EXERCISE INSTRUCTIONS
Quote, word for word, the lines in the rows below from the line containing "Le travail de" up to and including the line containing "réparation de toiture.".

RECORDS SHOWN
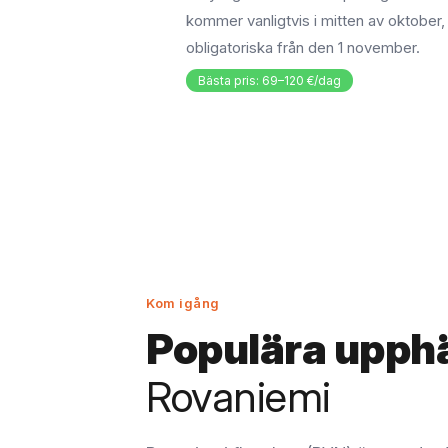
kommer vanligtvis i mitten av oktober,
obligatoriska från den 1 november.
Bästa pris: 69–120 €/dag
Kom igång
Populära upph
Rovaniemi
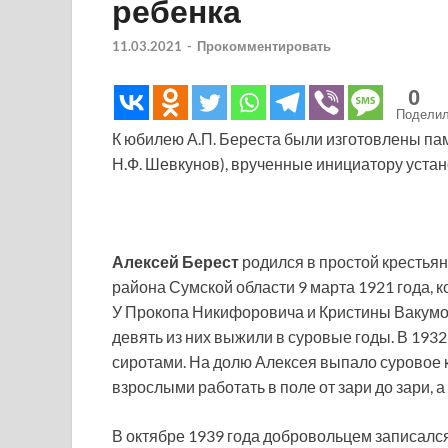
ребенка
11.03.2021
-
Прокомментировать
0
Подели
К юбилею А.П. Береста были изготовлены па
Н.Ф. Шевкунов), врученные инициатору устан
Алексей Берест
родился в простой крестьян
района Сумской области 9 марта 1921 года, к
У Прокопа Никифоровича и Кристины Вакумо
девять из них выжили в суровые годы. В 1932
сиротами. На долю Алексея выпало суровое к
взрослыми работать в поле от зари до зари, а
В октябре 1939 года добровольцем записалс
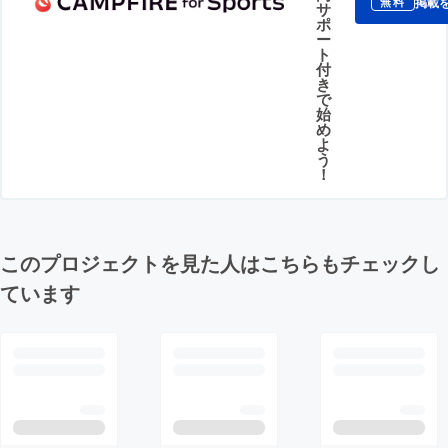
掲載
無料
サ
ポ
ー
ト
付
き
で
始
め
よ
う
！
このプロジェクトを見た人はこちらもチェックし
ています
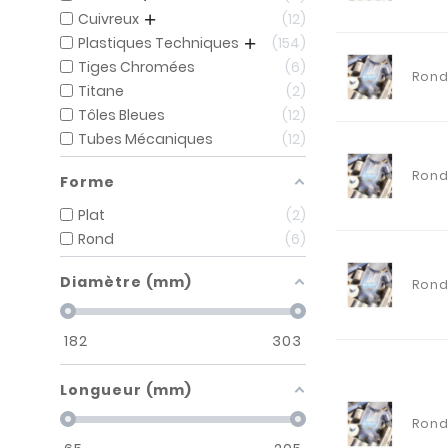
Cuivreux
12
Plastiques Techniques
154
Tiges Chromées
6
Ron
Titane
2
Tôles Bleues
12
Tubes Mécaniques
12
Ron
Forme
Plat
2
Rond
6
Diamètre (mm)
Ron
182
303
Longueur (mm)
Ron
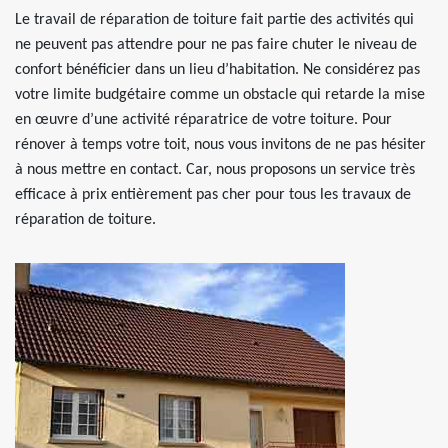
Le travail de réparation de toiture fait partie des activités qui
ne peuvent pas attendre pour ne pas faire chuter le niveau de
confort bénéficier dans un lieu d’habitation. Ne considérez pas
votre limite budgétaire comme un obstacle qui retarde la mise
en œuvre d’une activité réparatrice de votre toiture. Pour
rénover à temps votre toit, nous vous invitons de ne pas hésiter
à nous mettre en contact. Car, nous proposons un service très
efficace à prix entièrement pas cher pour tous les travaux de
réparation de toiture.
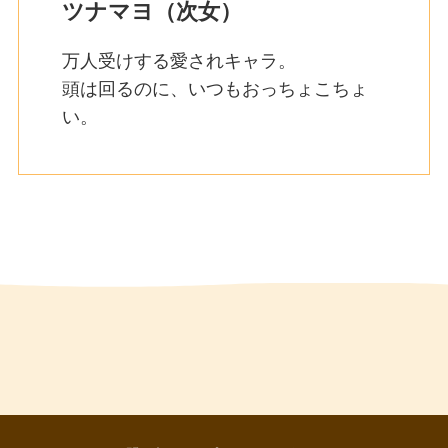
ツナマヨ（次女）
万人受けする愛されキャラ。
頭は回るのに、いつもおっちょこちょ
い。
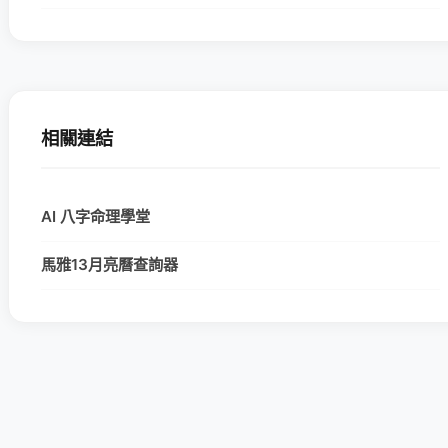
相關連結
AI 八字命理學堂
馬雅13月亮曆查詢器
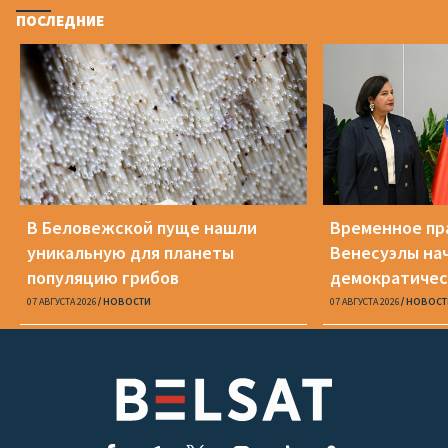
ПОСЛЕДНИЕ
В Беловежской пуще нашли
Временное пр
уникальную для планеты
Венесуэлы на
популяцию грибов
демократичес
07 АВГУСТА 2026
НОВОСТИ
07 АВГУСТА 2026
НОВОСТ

---

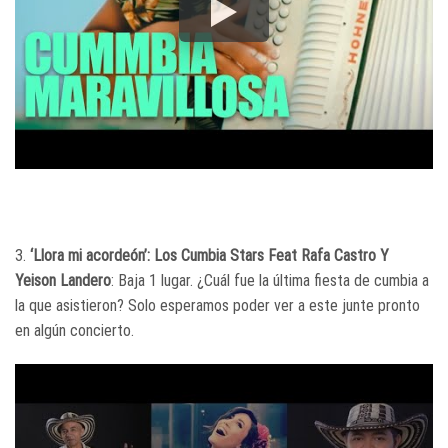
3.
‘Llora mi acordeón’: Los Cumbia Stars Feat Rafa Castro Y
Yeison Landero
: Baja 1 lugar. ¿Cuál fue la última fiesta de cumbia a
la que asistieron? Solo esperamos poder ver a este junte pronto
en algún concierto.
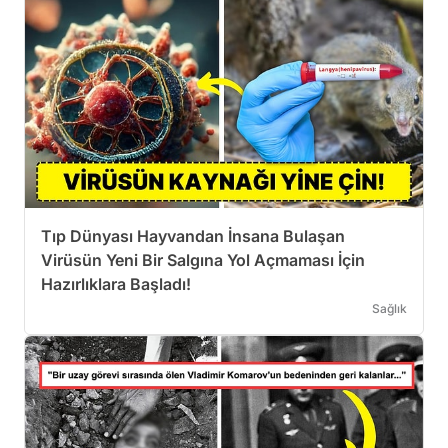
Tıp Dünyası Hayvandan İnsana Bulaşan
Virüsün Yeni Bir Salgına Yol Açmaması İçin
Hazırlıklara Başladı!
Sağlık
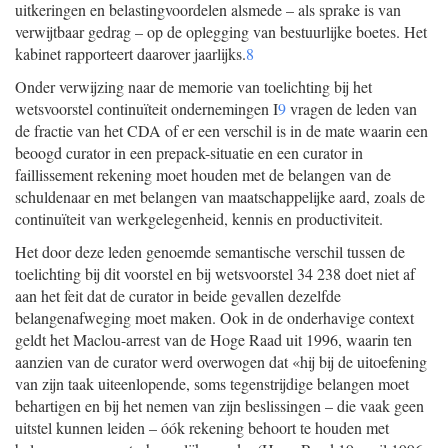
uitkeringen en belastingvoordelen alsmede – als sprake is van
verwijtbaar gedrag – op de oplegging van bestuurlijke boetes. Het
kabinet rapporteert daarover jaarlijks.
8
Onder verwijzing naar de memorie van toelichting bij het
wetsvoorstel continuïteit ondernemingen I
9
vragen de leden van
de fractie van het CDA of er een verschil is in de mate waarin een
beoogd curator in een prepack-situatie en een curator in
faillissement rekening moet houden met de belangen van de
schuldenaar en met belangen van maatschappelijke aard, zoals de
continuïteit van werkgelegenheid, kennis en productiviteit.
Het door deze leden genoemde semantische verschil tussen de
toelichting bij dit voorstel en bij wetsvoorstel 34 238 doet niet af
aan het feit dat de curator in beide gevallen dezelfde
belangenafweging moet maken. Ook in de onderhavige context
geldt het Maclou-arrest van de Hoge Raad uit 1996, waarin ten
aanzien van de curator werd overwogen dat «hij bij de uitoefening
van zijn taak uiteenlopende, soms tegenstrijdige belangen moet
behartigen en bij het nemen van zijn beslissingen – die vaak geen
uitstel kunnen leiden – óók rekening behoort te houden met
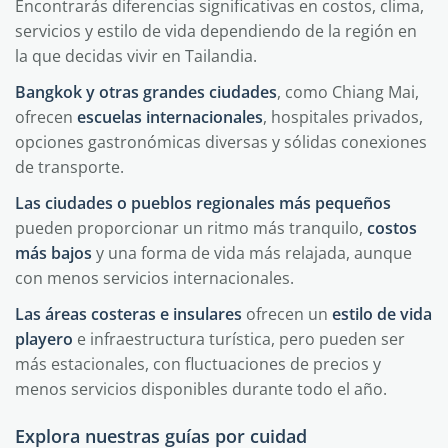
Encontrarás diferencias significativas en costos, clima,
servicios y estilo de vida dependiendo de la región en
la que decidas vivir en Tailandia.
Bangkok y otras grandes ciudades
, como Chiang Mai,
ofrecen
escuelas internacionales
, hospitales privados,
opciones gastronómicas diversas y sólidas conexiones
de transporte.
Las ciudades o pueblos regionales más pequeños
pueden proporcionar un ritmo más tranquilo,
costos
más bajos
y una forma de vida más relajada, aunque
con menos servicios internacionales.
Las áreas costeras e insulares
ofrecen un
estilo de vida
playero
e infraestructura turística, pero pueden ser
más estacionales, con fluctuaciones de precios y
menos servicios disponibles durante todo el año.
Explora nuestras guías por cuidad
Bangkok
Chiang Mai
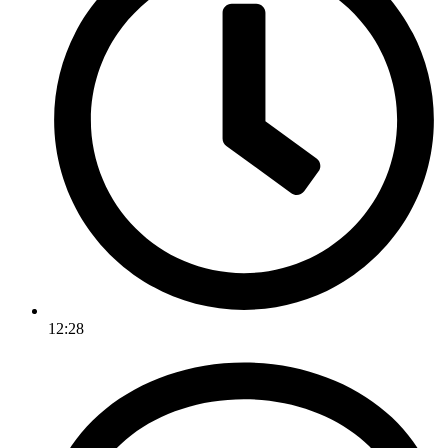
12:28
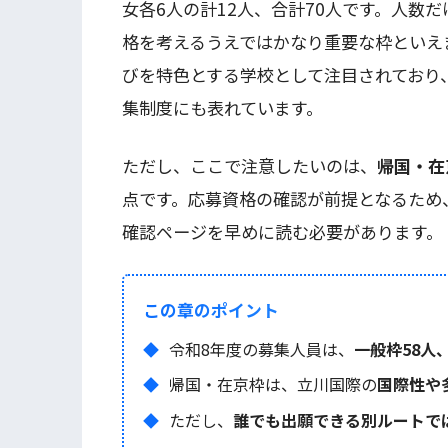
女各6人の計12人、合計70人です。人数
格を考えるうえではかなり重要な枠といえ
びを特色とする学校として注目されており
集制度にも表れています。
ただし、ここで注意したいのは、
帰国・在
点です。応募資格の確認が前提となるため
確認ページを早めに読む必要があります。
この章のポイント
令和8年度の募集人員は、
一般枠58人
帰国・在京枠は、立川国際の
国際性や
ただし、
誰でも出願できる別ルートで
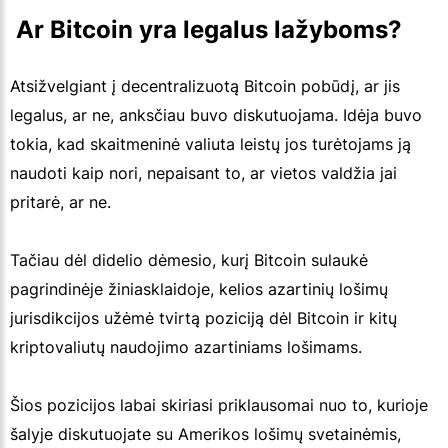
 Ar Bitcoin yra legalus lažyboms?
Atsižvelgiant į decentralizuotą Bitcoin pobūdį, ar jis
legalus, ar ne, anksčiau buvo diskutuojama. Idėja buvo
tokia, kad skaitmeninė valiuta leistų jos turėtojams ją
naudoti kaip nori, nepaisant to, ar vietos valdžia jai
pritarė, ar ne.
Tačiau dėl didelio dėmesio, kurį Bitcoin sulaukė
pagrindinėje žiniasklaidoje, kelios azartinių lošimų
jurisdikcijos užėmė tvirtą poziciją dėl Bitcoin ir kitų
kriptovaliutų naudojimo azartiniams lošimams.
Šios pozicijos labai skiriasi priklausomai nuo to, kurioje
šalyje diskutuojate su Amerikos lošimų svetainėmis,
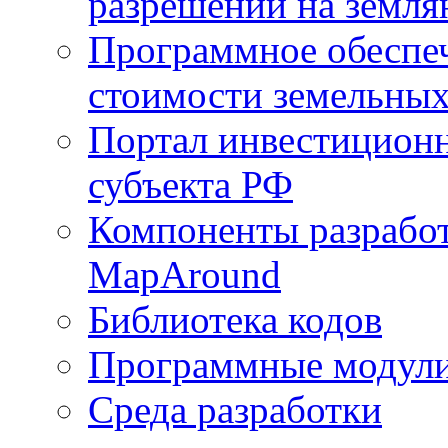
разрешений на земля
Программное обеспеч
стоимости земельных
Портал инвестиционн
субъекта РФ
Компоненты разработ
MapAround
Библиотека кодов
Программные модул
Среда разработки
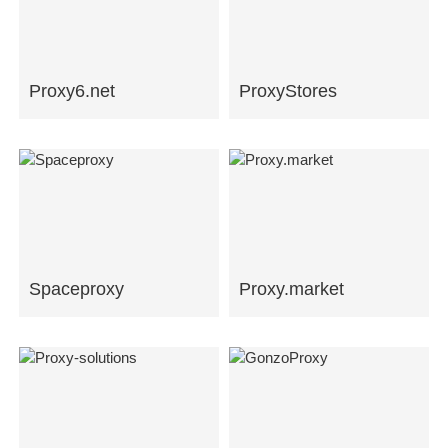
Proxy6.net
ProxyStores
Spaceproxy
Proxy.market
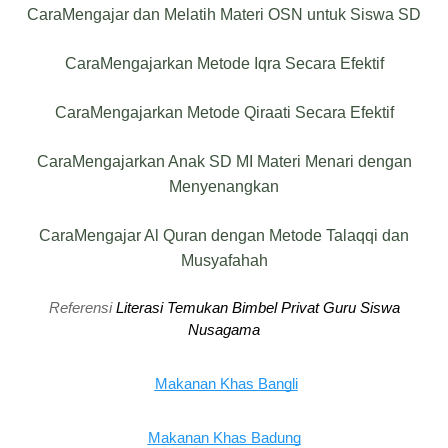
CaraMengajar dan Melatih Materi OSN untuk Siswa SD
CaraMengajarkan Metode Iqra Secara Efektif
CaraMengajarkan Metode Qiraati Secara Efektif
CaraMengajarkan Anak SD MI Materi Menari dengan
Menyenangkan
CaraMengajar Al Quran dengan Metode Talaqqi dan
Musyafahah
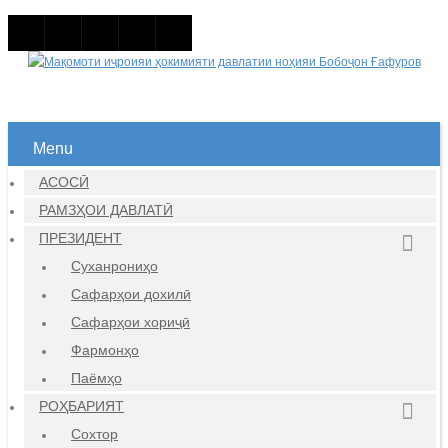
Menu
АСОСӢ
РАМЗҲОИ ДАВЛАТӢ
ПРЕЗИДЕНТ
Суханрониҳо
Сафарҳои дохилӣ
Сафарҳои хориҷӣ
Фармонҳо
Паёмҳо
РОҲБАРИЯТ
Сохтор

EXPECTED ANSWER
Le travail de réparation de toiture fait partie des activités qui
ne peuvent pas attendre pour ne pas faire chuter le niveau de
confort bénéficier dans un lieu d’habitation. Ne considérez pas
votre limite budgétaire comme un obstacle qui retarde la mise
en œuvre d’une activité réparatrice de votre toiture. Pour
rénover à temps votre toit, nous vous invitons de ne pas hésiter
à nous mettre en contact. Car, nous proposons un service très
efficace à prix entièrement pas cher pour tous les travaux de
réparation de toiture.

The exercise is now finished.